Milky Way Exposure


Today’s Question: Could you expand on how you exposed for your Milky Way photo on page 48 of the November 2014 issue of Pixology magazine?

Tim’s Quick Answer: The photo referred to in today’s question features a rock formation near Castle Valley, Utah, with the Milky Way in the night sky. The image was captured with a 24mm lens focal length at an aperture of f/4 and a shutter speed of 15 seconds at 6400 ISO.
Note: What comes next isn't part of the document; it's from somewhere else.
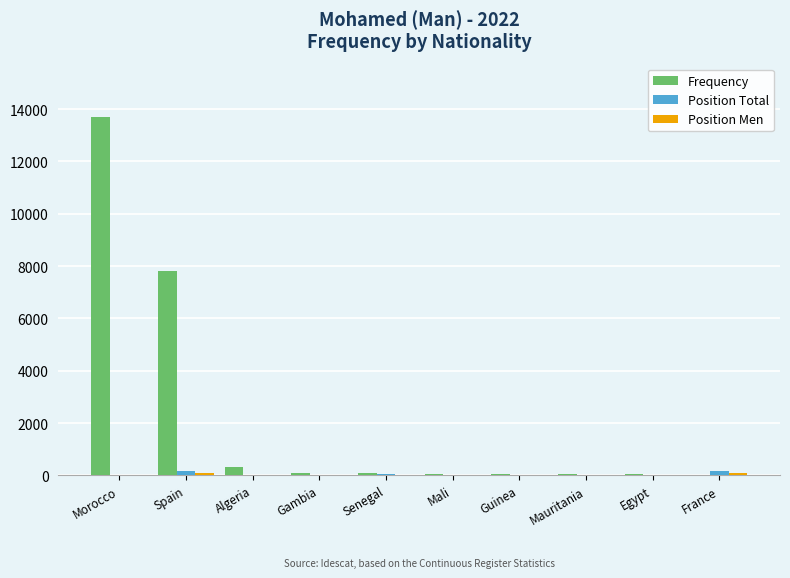

What is the sum of all Position Total values?

429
More Detail: You can view the photo referred to in today’s question on my 500px page here:

The first key to capturing a photo of the Milky Way is to determine the time that the Milky Way will be visible in your area, and to make sure that this time will be at night with a clear sky. It is also helpful if the appearance of the Milky Way will coincide with a time of night when the moon is not going to be above the horizon, or when there is a new moon, so that the light from the moon doesn’t interfere with your exposure. It is also important to be as far away from bright lights (such as towns and cities) so the overall sky will be as dark as possible.

I then typically aim for a 15-second exposure, in large part to minimize the appearance of any star movement. The actual limit of your exposure duration is determined by the focal length of the lens, and you can employ a longer exposure if you are using a lens with a shorter focal length.

One of the most challenging this to achieve with a night shot such as this is accurate focus. In theory you just want to set the lens to focus at infinity, but in my experience this often does not produce the best results. I prefer to use the live view display on the camera, zoomed in on some stars, so that I can use that as the basis of establishing a manual focus adjustment. Of course, even with exposure simulation in the live view display it can be very difficult to see the stars and achieve optimal focus.

Naturally you’ll need to employ a tripod, and I also recommend using a cable release to ensure you don’t impart movement to the camera when triggering the exposure and to make it a little easier to work.

A good foreground element silhouetted against the sky can also add a degree of interest to a photo that includes the Milky Way. Most important, you should have some fun and enjoy your time out among a darkened landscape when photographing the night sky.